Most of us work a lot, but hard work doesn't always lead to flow. You have to like what you're doing, feel like it matters, and it needs to stretch you to the edge of your abilities. Believe it or not, I feel flow when I'm doing income tax returns. (As a CPA, it checks all of my boxes somehow.) I also feel in flow when I'm writing, because the creative act is the ultimate way for people to express their innermost talents, thoughts and feelings. The father of flow, Mihaly Csikszentmihalyi (I will call him MC from here on), discovered it while watching artists, sculptors and musicians and theorizing what they got out of what they did.


We all deserve to feel that natural high that many call being "in the zone". It can come any time and any place, but to get there we need to have some idea what makes us tick and what holds the highest meaning for us. That part isn't always so easy. Trial and error is the best way to find the most meaningful activities, as long as the error part doesn't discourage us from trying some more. Plus we have to be mindful and pay attention to our surroundings and the tasks at hand to truly appreciate them and find the flow zone.

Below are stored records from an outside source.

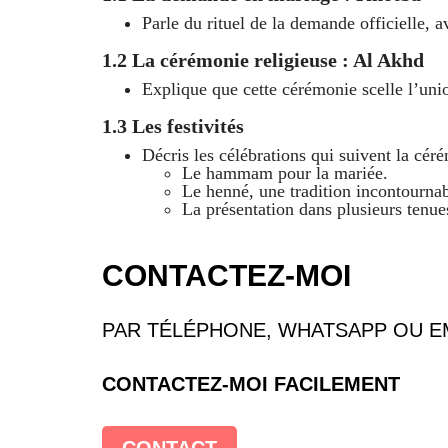
Parle du rituel de la demande officielle, 
1.2 La cérémonie religieuse : Al Akhd
Explique que cette cérémonie scelle l’unio
1.3 Les festivités
Décris les célébrations qui suivent la céré
Le hammam pour la mariée.
Le henné, une tradition incontournab
La présentation dans plusieurs tenues
CONTACTEZ-MOI
PAR TÉLÉPHONE, WHATSAPP OU E
CONTACTEZ-MOI FACILEMENT
CONTACT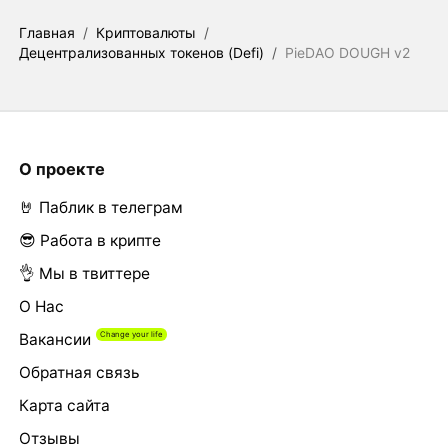
Главная
/
Криптовалюты
/
Децентрализованных токенов (Defi)
/
PieDAO DOUGH v2
О проекте
🤘 Паблик в телеграм
😎 Работа в крипте
👌 Мы в твиттере
О Нас
Вакансии
Обратная связь
Карта сайта
Отзывы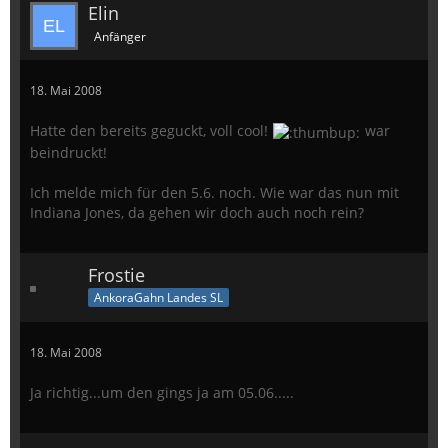
Elin
Anfänger
18. Mai 2008
Hatte den bereits geguckt, voll cool!
war
beindruckt!
Ich melde mich für den 5.6. noch. Wie war das nun mit
Indiana Jones, da gehen wir doch auch noch rein?
Frostie
AnkoraGahn Landes SL
18. Mai 2008
Ja richtig...um den gings ja am 05.06.....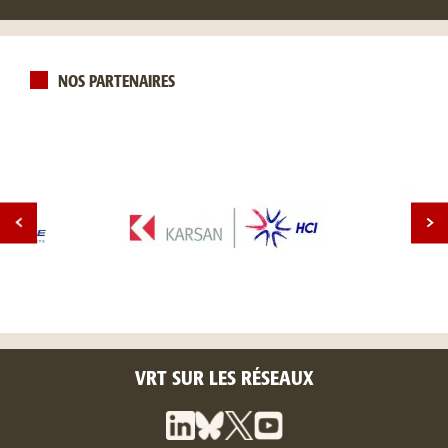
NOS PARTENAIRES
VRT SUR LES RÉSEAUX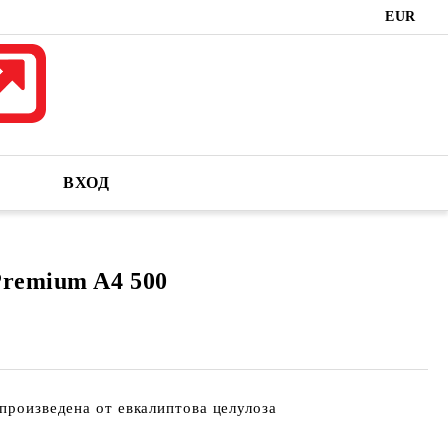
EUR
ВХОД
Premium A4 500
 произведена от евкалиптова целулоза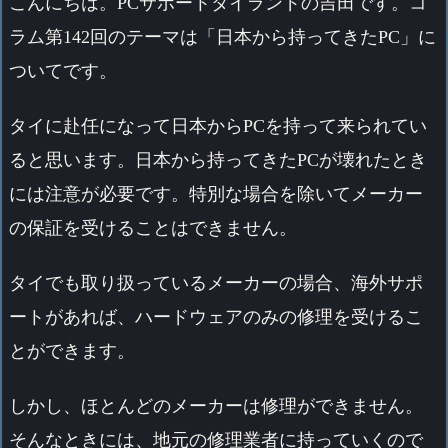
こんにちは。PCサポートタイランドの吉田です。コ
ラム第142回のテーマは「日本から持ってきたPC」に
ついてです。
タイに赴任になって日本からPCを持って来られてい
ると思います。日本から持ってきたPCが壊れたとき
には注意が必要です。特別な場合を除いてメーカー
の保証を受けることはできません。
タイでも取り扱っているメーカーの場合、海外サポ
ートがあれば、ハードウェアのみの修理を受けるこ
とができます。
しかし、ほとんどのメーカーは修理ができません。
そんなときには、地元の修理業者に持っていくので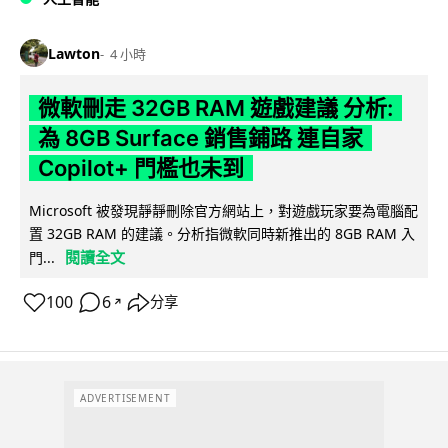
Lawton
4 小時
微軟刪走 32GB RAM 遊戲建議 分析:
為 8GB Surface 銷售鋪路 連自家
Copilot+ 門檻也未到
Microsoft 被發現靜靜刪除官方網站上，對遊戲玩家要為電腦配
置 32GB RAM 的建議。分析指微軟同時新推出的 8GB RAM 入
閱讀全文
門...
100
6
分享
↗
ADVERTISEMENT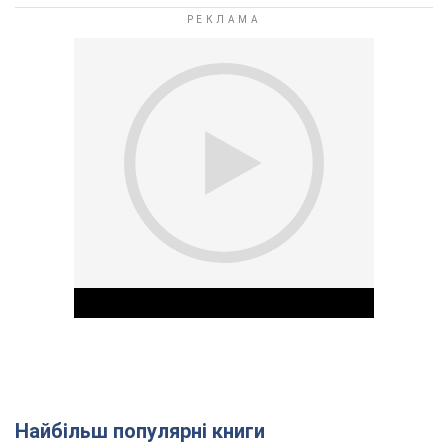
Найбільш популярні книги
Play Video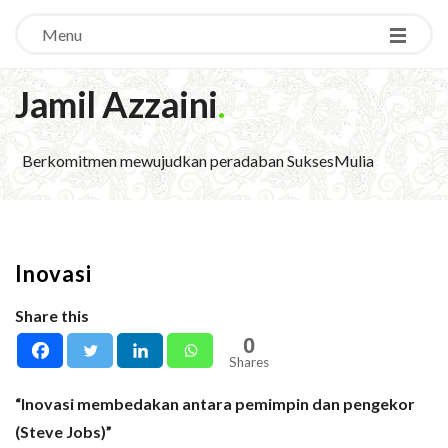
Menu
Jamil Azzaini
.
Berkomitmen mewujudkan peradaban SuksesMulia
Inovasi
Share this
0
Shares
“Inovasi membedakan antara pemimpin dan pengekor
(Steve Jobs)”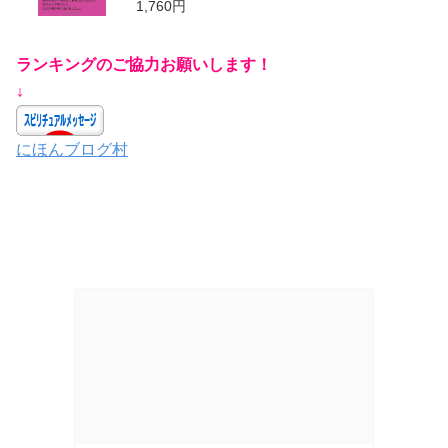
1,760円
ランキングのご協力お願いします！
↓
にほんブログ村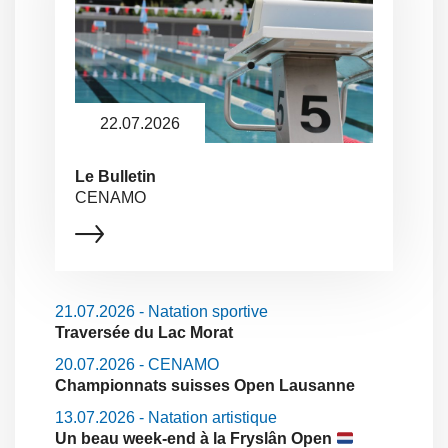
22.07.2026
Le Bulletin
CENAMO
21.07.2026 - Natation sportive
Traversée du Lac Morat
20.07.2026 - CENAMO
Championnats suisses Open Lausanne
13.07.2026 - Natation artistique
Un beau week-end à la Fryslân Open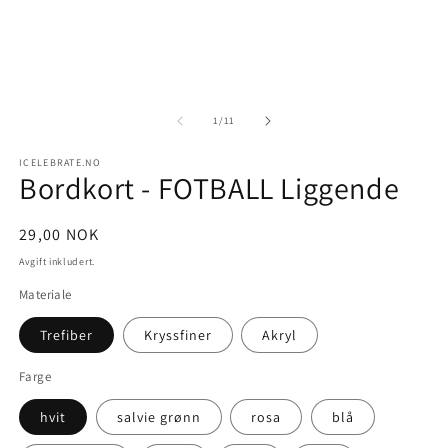
1
2
i
i
modal
m
av
1
/
11
ICELEBRATE.NO
Bordkort - FOTBALL Liggende
Vanlig
29,00 NOK
pris
Avgift inkludert.
Materiale
Trefiber
Kryssfiner
Akryl
Farge
hvit
salvie grønn
rosa
blå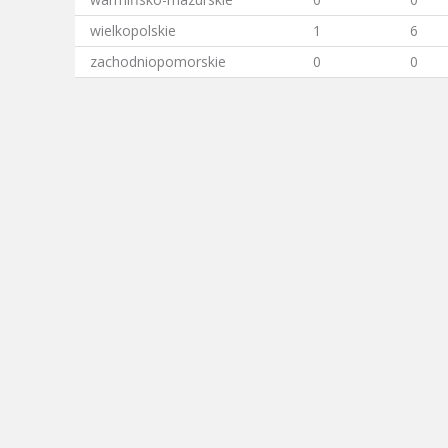
wielkopolskie
1
6
zachodniopomorskie
0
0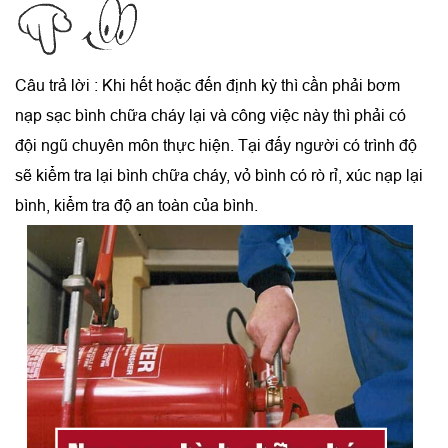
Câu trả lời : Khi hết hoặc đến định kỳ thì cần phải bơm
nạp sạc bình chữa cháy lại và công việc này thì phải có
đội ngũ chuyên môn thực hiện. Tại đấy người có trình độ
sẽ kiểm tra lại bình chữa cháy, vỏ bình có rò rỉ, xúc nạp lại
bình, kiểm tra độ an toàn của bình.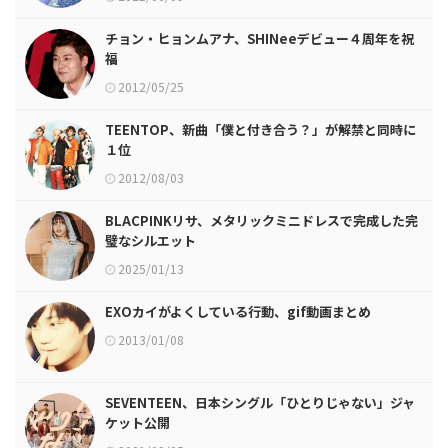
チョン・ヒョンムアナ、SHINeeデビュー４周年を祝
福
2012/05/25
TEENTOP、新曲「僕と付き合う？」が解禁と同時に
１位
2012/08/03
BLACPINKリサ、メタリックミニドレスで完成した完
璧なシルエット
2025/01/13
EXOカイがよくしている行動、gif動画まとめ
2013/01/08
SEVENTEEN、日本シングル「ひとりじゃない」ジャ
ケット公開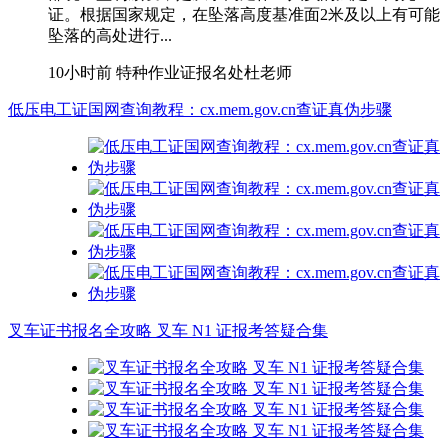
证。根据国家规定，在坠落高度基准面2米及以上有可能
坠落的高处进行...
10小时前
特种作业证报名处杜老师
低压电工证国网查询教程：cx.mem.gov.cn查证真伪步骤
叉车证书报名全攻略 叉车 N1 证报考答疑合集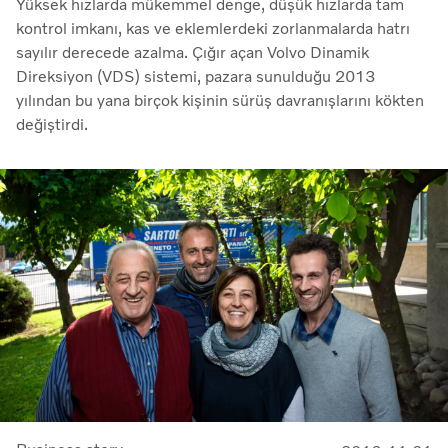
Yüksek hızlarda mükemmel denge, düşük hızlarda tam
kontrol imkanı, kas ve eklemlerdeki zorlanmalarda hatrı
sayılır derecede azalma. Çığır açan Volvo Dinamik
Direksiyon (VDS) sistemi, pazara sunulduğu 2013
yılından bu yana birçok kişinin sürüş davranışlarını kökten
değiştirdi.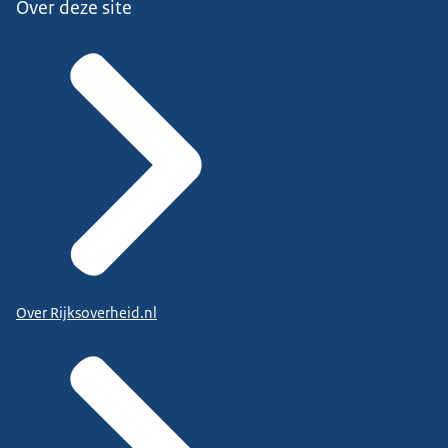
Over deze site
Over Rijksoverheid.nl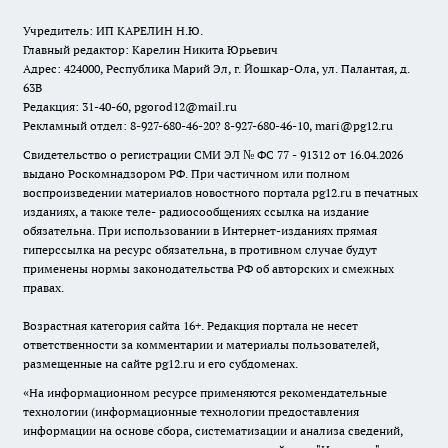
Учредитель: ИП КАРЕЛИН Н.Ю.
Главный редактор: Карелин Никита Юрьевич
Адрес: 424000, Республика Марий Эл, г. Йошкар-Ола, ул. Палантая, д.
63В
Редакция: 31-40-60, pgorod12@mail.ru
Рекламный отдел: 8-927-680-46-20? 8-927-680-46-10, mari@pg12.ru
Свидетельство о регистрации СМИ ЭЛ № ФС 77 - 91312 от 16.04.2026
выдано Роскомнадзором РФ. При частичном или полном
воспроизведении материалов новостного портала pg12.ru в печатных
изданиях, а также теле- радиосообщениях ссылка на издание
обязательна. При использовании в Интернет-изданиях прямая
гиперссылка на ресурс обязательна, в противном случае будут
применены нормы законодательства РФ об авторских и смежных
правах.
Возрастная категория сайта 16+. Редакция портала не несет
ответственности за комментарии и материалы пользователей,
размещенные на сайте pg12.ru и его субдоменах.
«На информационном ресурсе применяются рекомендательные
технологии (информационные технологии предоставления
информации на основе сбора, систематизации и анализа сведений,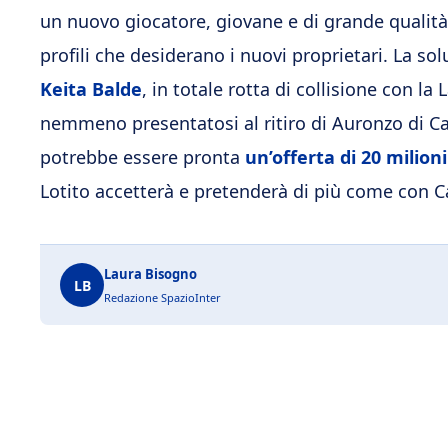
un nuovo giocatore, giovane e di grande qualità,
profili che desiderano i nuovi proprietari. La sol
Keita Balde
, in totale rotta di collisione con la 
nemmeno presentatosi al ritiro di Auronzo di Ca
potrebbe essere pronta
un’offerta di 20 milioni
Lotito accetterà e pretenderà di più come con 
Laura Bisogno
LB
Redazione SpazioInter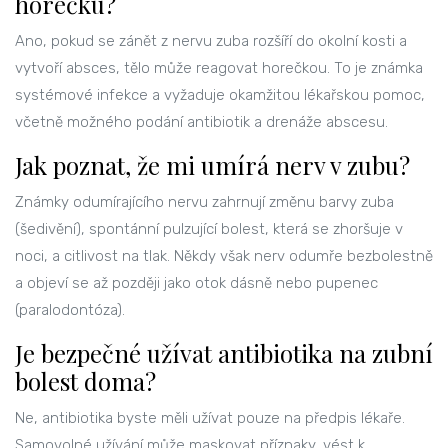
horečku?
Ano, pokud se zánět z nervu zuba rozšíří do okolní kosti a
vytvoří absces, tělo může reagovat horečkou. To je známka
systémové infekce a vyžaduje okamžitou lékařskou pomoc,
včetně možného podání antibiotik a drenáže abscesu.
Jak poznat, že mi umírá nerv v zubu?
Známky odumírajícího nervu zahrnují změnu barvy zuba
(šedivění), spontánní pulzující bolest, která se zhoršuje v
noci, a citlivost na tlak. Někdy však nerv odumře bezbolestně
a objeví se až později jako otok dásně nebo pupenec
(paralodontóza).
Je bezpečné užívat antibiotika na zubní
bolest doma?
Ne, antibiotika byste měli užívat pouze na předpis lékaře.
Samovolné užívání může maskovat příznaky, vést k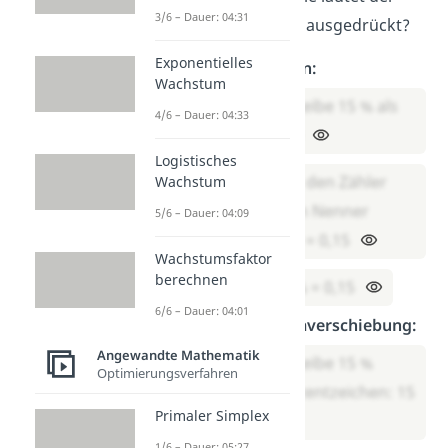
3/6 – Dauer: 04:31
Rabatt als
Dezimalzahl
ausgedrückt?
Exponentielles
Lösung mit Division:
Wachstum
Schritt 1: Schreibe 15 % als
4/6 – Dauer: 04:33
Bruch: 15/100
Logistisches
Schritt 2: Teile den Zähler
Wachstum
(15) durch den Nenner
5/6 – Dauer: 04:09
(100): 15 : 100 = 0,15
Wachstumsfaktor
berechnen
Ergebnis: 15 % = 0,15
6/6 – Dauer: 04:01
Lösung mit Kommaverschiebung:
Angewandte Mathematik
Schritt 1: Schreibe 15 %
Optimierungsverfahren
ohne das Prozentzeichen: 15
Primaler Simplex
1/6 – Dauer: 05:27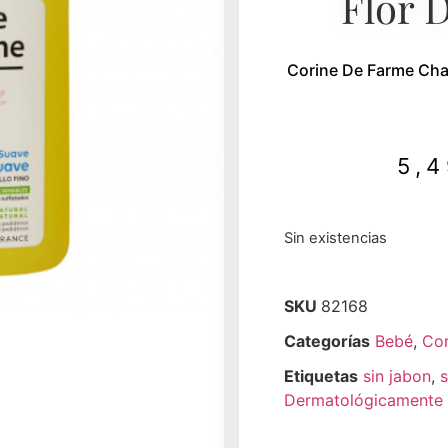
Flor 
Corine De Farme Cha
5,
Sin existencias
SKU
82168
Categorías
Bebé
,
Cor
Etiquetas
sin jabon
,
s
Dermatológicamente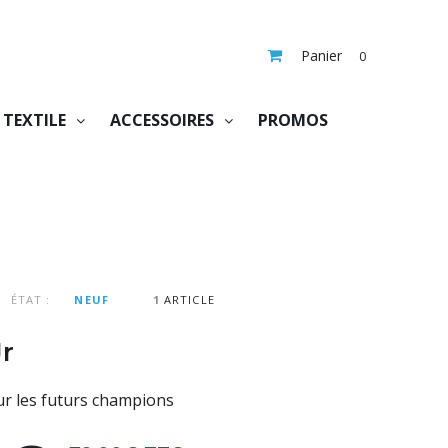
Panier
0
TEXTILE
ACCESSOIRES
PROMOS
ÉTAT :
NEUF
1
ARTICLE
Jr
r les futurs champions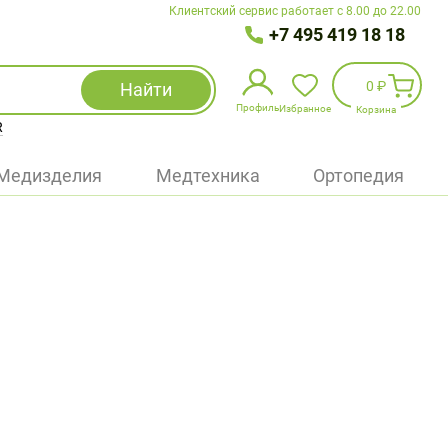
Клиентский сервис работает с 8.00 до 22.00
+7 495 419 18 18
0 ₽
Найти
Профиль
Избранное
Корзина
R
Избранное
(
0
)
Медизделия
Медтехника
Ортопедия
Войти
БАД
Медицинская техника (приборы)
Наборы
Упаковка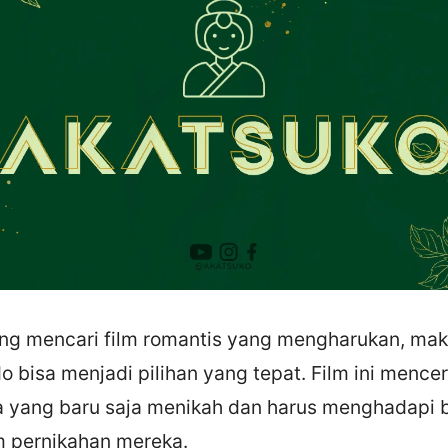
ng mencari film romantis yang mengharukan, mak
o bisa menjadi pilihan yang tepat. Film ini mencer
yang baru saja menikah dan harus menghadapi 
m pernikahan mereka.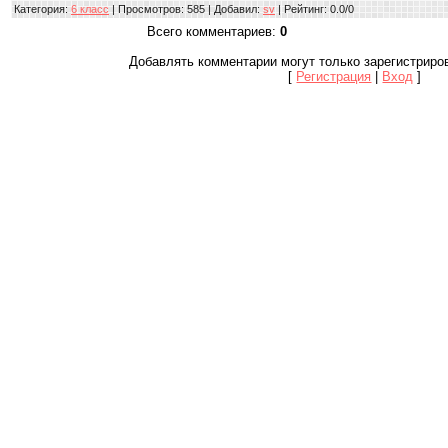
Категория
:
6 класс
|
Просмотров
: 585 |
Добавил
:
sv
|
Рейтинг
:
0.0
/
0
Всего комментариев
:
0
Добавлять комментарии могут только зарегистриро
[
Регистрация
|
Вход
]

Here are some tips from MC, the guy who has inspired personal growth gurus for decades on the subject of flow:



I had two experiences with flow this year that were borderline mystical, that inspired me to write this blog entry. In two vastly different environments I tuned into everything around me and felt so happy and connected that I felt like I was in heaven. The first experience was sitting alone in the middle of a pristine Ozark creek as it bubbled around me. Water is the perfect symbol for the flow state, as it keeps moving all the time, shaping the things around it while never losing its fluidity. I sat in that creek for a few hours (in a lawn chair mind you), and it was wonderfully peaceful and meaningful. I've spent a lot of time on beaches and shorelines admiring water, but being right on top of the flow took me to another place.


The second experience was in a surprising place for me- Times Square of New York City. When I entered that bustling place for the first time in decades, it was like I had stepped foot in another world. All around me were giant colorful screens and mobs of people. Most of these people, like me, were tourists, and they all were in awe of the place, with their cameras out and aimed at the sky. Everyone in Times Square, even the cops and the homeless guys, seemed happy to be there and had smiles on their faces. I'm sure it's not always like that, but it was a beautiful evening and everyone seemed in such a good mood. People walked, biked, and drove up and down the streets while mobs of others just stood there and took it all in. Other areas of the city that I took in that week were amazing in other ways, but Times Square for some reason appeared to be the beating heart of flow to the city. (In my home town of St. Louis, it's probably Busch Stadium, home of the Cardinals, where I've felt a comparable flow of happiness and connection.)


So what do an Ozark stream and a busy New York intersection have in common? I'm still trying to figure that one out. Obviously both have specific meaning to me, and other people could go to the same places and not feel anything special. Flow remains a mystery to me, but when I notice it, I appreciate it. It makes me feel like I'm where I'm meant to be, doing what I'm meant to do. And that's something we all need every so often.


Find those people and activities that you can truly immerse yourself in. Turn off the distractions that can rob you of flow. And then dive in and see what happens. Once you find yourself losing track of time, your personal problems, and the bad news of the day, you will have some idea of what flow is all about. Then you can use this enlightenment to tackle those personal problems and all the other things that are blocking you from finding more flow in your life.